In Old Testament times nobody – kings, priests, prophets or people -could afford to treat the person of Jehovah Elohim with disrespect or indifference. Those who feared and thought upon His name, could expect kindness and mercy for He was a God ‘ready to pardon, gracious and merciful, slow to anger and of great kindness’, Neh. 9. 17; but those who despised and profaned His holy name, Mai. 1. 6; Lev. 22. 2, 22, could expect the ‘fire’ of His wrath to fall on them. The sons of Aaron were ‘consumed in fire’ because they offered ‘strange fire’ to the Lord, Lev. 10. 1, and those who looked into or touched the holy ark were smitten in death. It is a ‘fearful thing to fall into the hands of the living God’, Heb. 10. 31.

Turning to the New Testament, however, God – Jehovah Elohim – is seen visibly present on earth in the Person of the Son - ‘God was manifest in the flesh’, 1 Tim. 3. 16. As ‘Emmanuel’ Jesus was ‘God with us’, as ‘Jesus’ (Old Testament Yeshua) He was ‘Jehovah our Salvation’, Matt. 1. 21, 23, To ‘call upon the name of Jehovah’ was to confess Christ as Saviour and Lord, Acts 2. 21; Rom. 10. 13.

The God of the Old Testament is no longer distant and unknowable for, in the Person of the son, He is revealed as the heavenly Father of the New Testament, Matt. 6. 26. For thirty odd years Jesus, as a man, walked in perfect harmony with God, His Father: He came from His Father, He did the works of His Father, He obeyed the will of His Father, He spoke the words of His Father, He prayed to His Father, He claimed equality with His father, John 5. 23 and eventually returned to His Father. He was the way to the Father and committed his disciples to the Father’s care. To Jesus, God was, ‘Father, Lord of heaven and earth’, Matt. 11. 25.

With His departure God was no longer visibly present on earth, but by reason of His sinless life, atoning death and triumphant resurrection a new relationship has been established between God and man. For the believer in the Son, Jehovah Elohim of the Old Testament has become ‘the God and Father of our Lord Jesus Christ’, Eph. 1. 17; 3. 16. The Father loves His people, John 14. 21, dwells within them, 14. 23, empowers them with the Holy Spirit, Gal. 4. 6, ‘keeps them’, John 17. 11.

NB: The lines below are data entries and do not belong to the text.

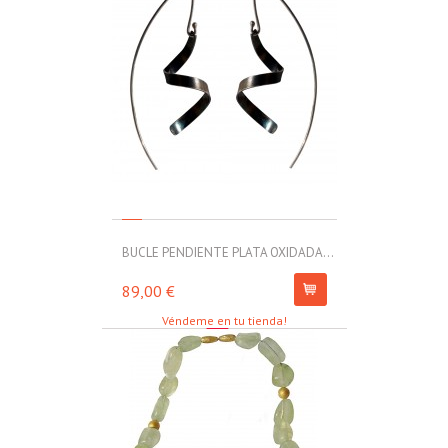
BUCLE PENDIENTE PLATA OXIDADA...
MOLL PULSERA
89,00 €
67,00 €
Véndeme en tu tienda!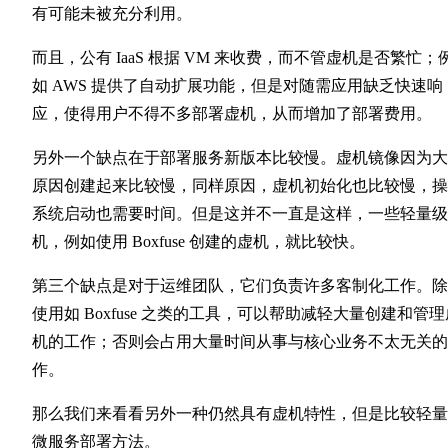
有可能未被充分利用。
而且，公有 IaaS 根据 VM 来收费，而不管虚机是否繁忙；
如 AWS 提供了自动扩展功能，但是对随需应用缺乏快速响
应，使得用户不得不多部署虚机，从而增加了部署费用。
另外一个缺点在于部署服务新版本比较慢。虚机镜像因为大
原因创建起来比较慢，同样原因，虚机初始化也比较慢，操
系统启动也需要时间。但是这并不一直是这样，一些轻量级
机，例如使用 Boxfuse 创建的虚机，就比较快。
第三个缺点是对于运维团队，它们负责许多客制化工作。除
使用如 Boxfuse 之类的工具，可以帮助减轻大量创建和管理
机的工作；否则会占用大量时间从事与核心业务不太无关的
作。
那么我们来看看另外一种仍然具有虚机特性，但是比较轻量
微服务部署方法。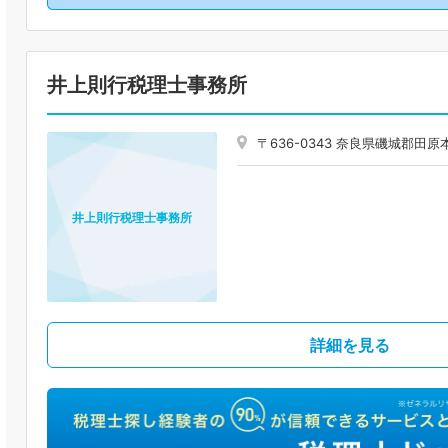
井上則行税理士事務所
〒636-0343 奈良県磯城郡田
井上則行税理士事務所
詳細を見る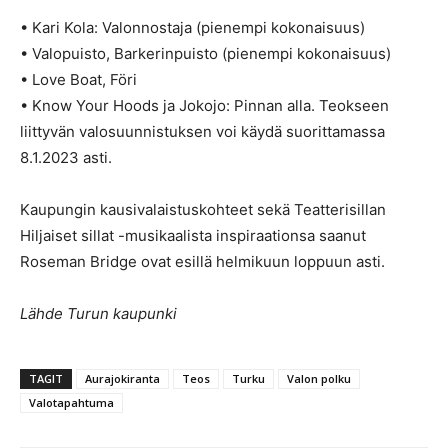
• Kari Kola: Valonnostaja (pienempi kokonaisuus)
• Valopuisto, Barkerinpuisto (pienempi kokonaisuus)
• Love Boat, Föri
• Know Your Hoods ja Jokojo: Pinnan alla. Teokseen
liittyvän valosuunnistuksen voi käydä suorittamassa
8.1.2023 asti.
Kaupungin kausivalaistuskohteet sekä Teatterisillan
Hiljaiset sillat -musikaalista inspiraationsa saanut
Roseman Bridge ovat esillä helmikuun loppuun asti.
Lähde Turun kaupunki
TAGIT
Aurajokiranta
Teos
Turku
Valon polku
Valotapahtuma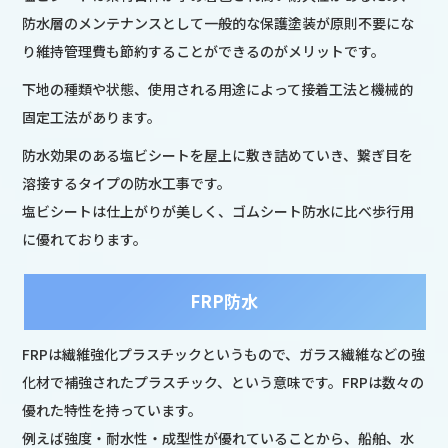
防水層のメンテナンスとして一般的な保護塗装が原則不要にな
り維持管理費も節約することができるのがメリットです。
下地の種類や状態、使用される用途によって接着工法と機械的
固定工法があります。
防水効果のある塩ビシートを屋上に敷き詰めていき、繋ぎ目を
溶接するタイプの防水工事です。
塩ビシートは仕上がりが美しく、ゴムシート防水に比べ歩行用
に優れております。
FRP防水
FRPは繊維強化プラスチックというもので、ガラス繊維などの強
化材で補強されたプラスチック、という意味です。FRPは数々の
優れた特性を持っています。
例えば強度・耐水性・成型性が優れていることから、船舶、水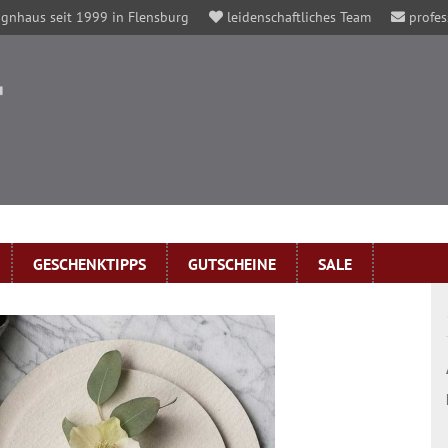
gnhaus seit 1999 in Flensburg
leidenschaftliches Team
profes
GESCHENKTIPPS
GUTSCHEINE
SALE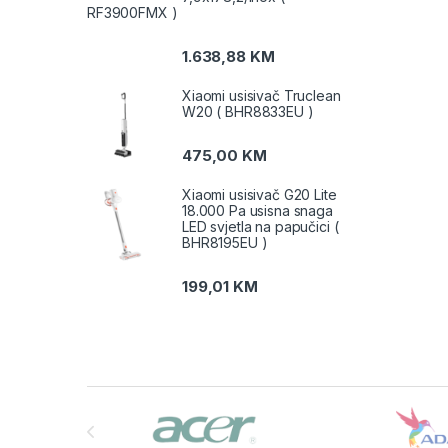
RF3900FMX )
1.638,88
KM
Xiaomi usisivač Truclean
W20 ( BHR8833EU )
475,00
KM
Xiaomi usisivač G20 Lite
18.000 Pa usisna snaga
LED svjetla na papučici (
BHR8195EU )
199,01
KM
Brands Carousel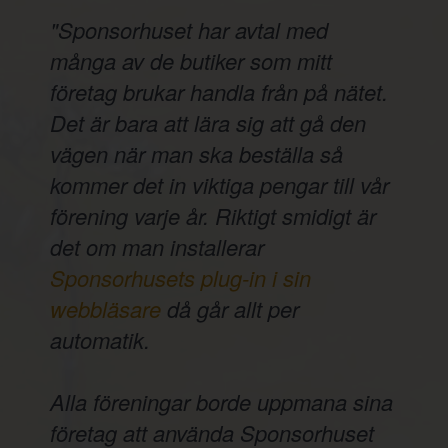
"Sponsorhuset har avtal med
många av de butiker som mitt
företag brukar handla från på nätet.
Det är bara att lära sig att gå den
vägen när man ska beställa så
kommer det in viktiga pengar till vår
förening varje år. Riktigt smidigt är
det om man installerar
Sponsorhusets plug-in i sin
webbläsare
då går allt per
automatik.
Alla föreningar borde uppmana sina
företag att använda Sponsorhuset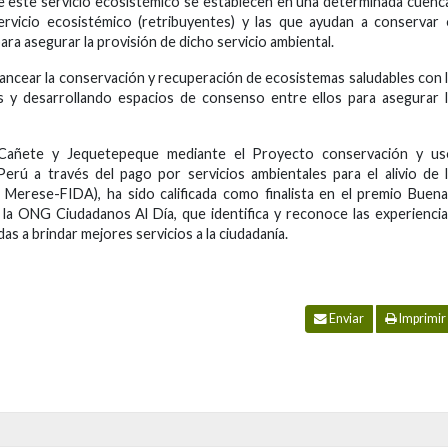
e este servicio ecosistémico se establecen en una determinada cuenc
ervicio ecosistémico (retribuyentes) y las que ayudan a conservar
ra asegurar la provisión de dicho servicio ambiental.
ancear la conservación y recuperación de ecosistemas saludables con 
es y desarrollando espacios de consenso entre ellos para asegurar 
n Cañete y Jequetepeque mediante el Proyecto conservación y us
erú a través del pago por servicios ambientales para el alivio de 
o Merese-FIDA), ha sido calificada como finalista en el premio Buen
 la ONG Ciudadanos Al Día, que identifica y reconoce las experienci
as a brindar mejores servicios a la ciudadanía.
Enviar
Imprimir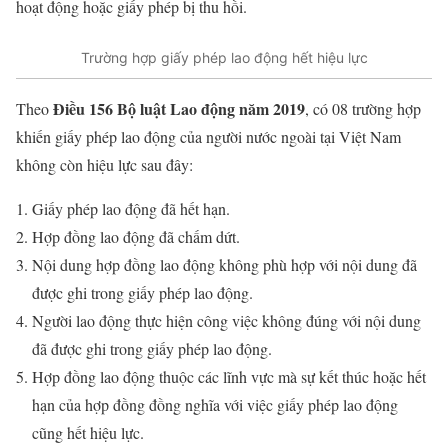
hoạt động hoặc giấy phép bị thu hồi.
Trường hợp giấy phép lao động hết hiệu lực
Điều 156 Bộ luật Lao động năm 2019
Theo
, có 08 trường hợp
khiến giấy phép lao động của người nước ngoài tại Việt Nam
không còn hiệu lực sau đây:
Giấy phép lao động đã hết hạn.
Hợp đồng lao động đã chấm dứt.
Nội dung hợp đồng lao động không phù hợp với nội dung đã
được ghi trong giấy phép lao động.
Người lao động thực hiện công việc không đúng với nội dung
đã được ghi trong giấy phép lao động.
Hợp đồng lao động thuộc các lĩnh vực mà sự kết thúc hoặc hết
hạn của hợp đồng đồng nghĩa với việc giấy phép lao động
cũng hết hiệu lực.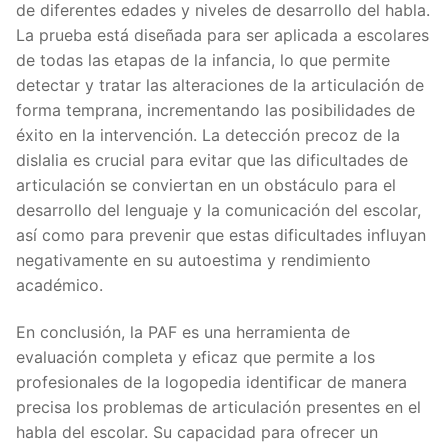
de diferentes edades y niveles de desarrollo del habla.
La prueba está diseñada para ser aplicada a escolares
de todas las etapas de la infancia, lo que permite
detectar y tratar las alteraciones de la articulación de
forma temprana, incrementando las posibilidades de
éxito en la intervención. La detección precoz de la
dislalia es crucial para evitar que las dificultades de
articulación se conviertan en un obstáculo para el
desarrollo del lenguaje y la comunicación del escolar,
así como para prevenir que estas dificultades influyan
negativamente en su autoestima y rendimiento
académico.
En conclusión, la PAF es una herramienta de
evaluación completa y eficaz que permite a los
profesionales de la logopedia identificar de manera
precisa los problemas de articulación presentes en el
habla del escolar. Su capacidad para ofrecer un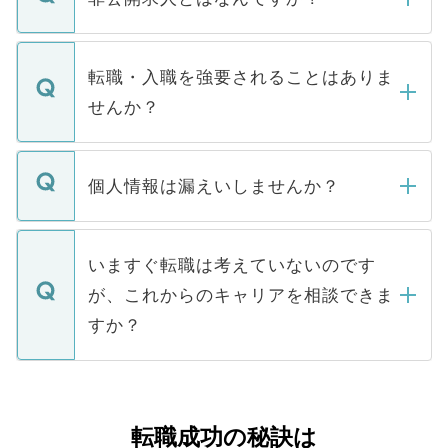
お電話にて次のステップのご案内をいたし
ます。通常、5営業日以内にはご連絡をせて
マイナビDOCTORで取り扱っている求人の
いただきますので、しばらくお待ちくださ
うち約3割は、Webサイトからご覧いただ
転職・入職を強要されることはありま
い。
けない「非公開求人」です。非公開求人は
せんか？
下記の理由によって、一般には公開してい
ません。
転職・入職を強要することは一切ありませ
ん。また、仮に応募先から内定をいただい
個人情報は漏えいしませんか？
■応募殺到を避けるため 人気のある医療機
たとしても、ご本人が納得しない限り、内
関を公にしてしまうと、応募が殺到する場
定を承諾する必要はありません。内定先へ
個人情報が漏えいすることはありませんの
合があります。 選考を効率よく行うため
の辞退の連絡はキャリアパートナーが行い
で、ご安心ください。当サイトからの登録
いますぐ転職は考えていないのです
に、医療機関が求める条件に合った人材の
ますので、ご安心ください。
などで収集したご登録者様の個人情報は、
が、これからのキャリアを相談できま
みを人材紹介会社に依頼するケースが増え
ご本人のキャリアアップおよび転職活動の
ています。
すか？
支援を目的に使用いたします。お預かりし
ているすべての個人データはご本人の許可
お気軽にご相談ください。先生専任のキャ
なく、医療機関側に開示したり、第三者に
リアパートナーが将来のご希望などをおう
提供することは一切ありません。また弊社
かがいして、現在の医療機関の状況や紹介
転職成功の秘訣は
は、個人情報の取り扱いについての厳密な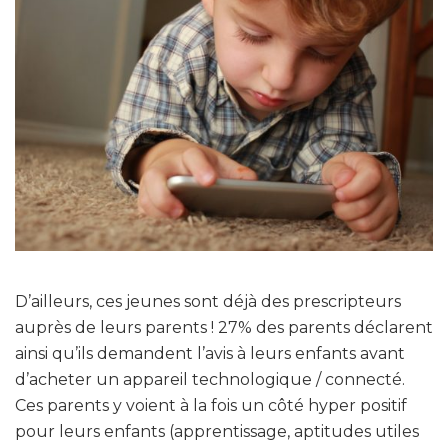
D’ailleurs, ces jeunes sont déjà des prescripteurs
auprès de leurs parents ! 27% des parents déclarent
ainsi qu’ils demandent l’avis à leurs enfants avant
d’acheter un appareil technologique / connecté.
Ces parents y voient à la fois un côté hyper positif
pour leurs enfants (apprentissage, aptitudes utiles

Believers, in turn, are called by the Name of the Father, Eph. 3. 15, know the Father, 1 John 2. 13, have fellowship with the Father 1. 3, are ‘sanctified’ by the Father, John 17. 17.

It is a high privilege indeed to know God as ‘Father’, to live day by day in the awareness of His love and care. But it is a privilege that carries responsibility for the holy God of the Old Testament is the holy God of the New Testament, 1 Pet. 1, 16. He is still the ‘high and lofty One that inhabiteth eternity, whose name is holy’, Isa. 57. 15, who dwells in light that cannot be approached unto, 1 Tim. 6. 16. Believers living under His grace cannot afford to treat His Person and Name lightly. In personal behaviour and conversation there is no place for levity or lightness, for idle talk or foolish jesting. We need to live responsibly and to remember that we are sons of the Father.

In gatherings for worship, praise and prayer there is no place for irrever-ence or familiarity in the presence of God. Jehovah Elohim, the God and Father of our Lord and Saviour, demands the highest honour and respect in manner of address, choice of hymns, personal appearance, and godly behaviour. ‘To this man will I look’, saith the Lord, ‘even to him that is poor and of a contrite spirit, and trembleth at my word’, Isa. 66. 2. ‘Put off thy shoes from off thy feet, for the place whereon thou standest is holy ground’, Exod. 3. 5.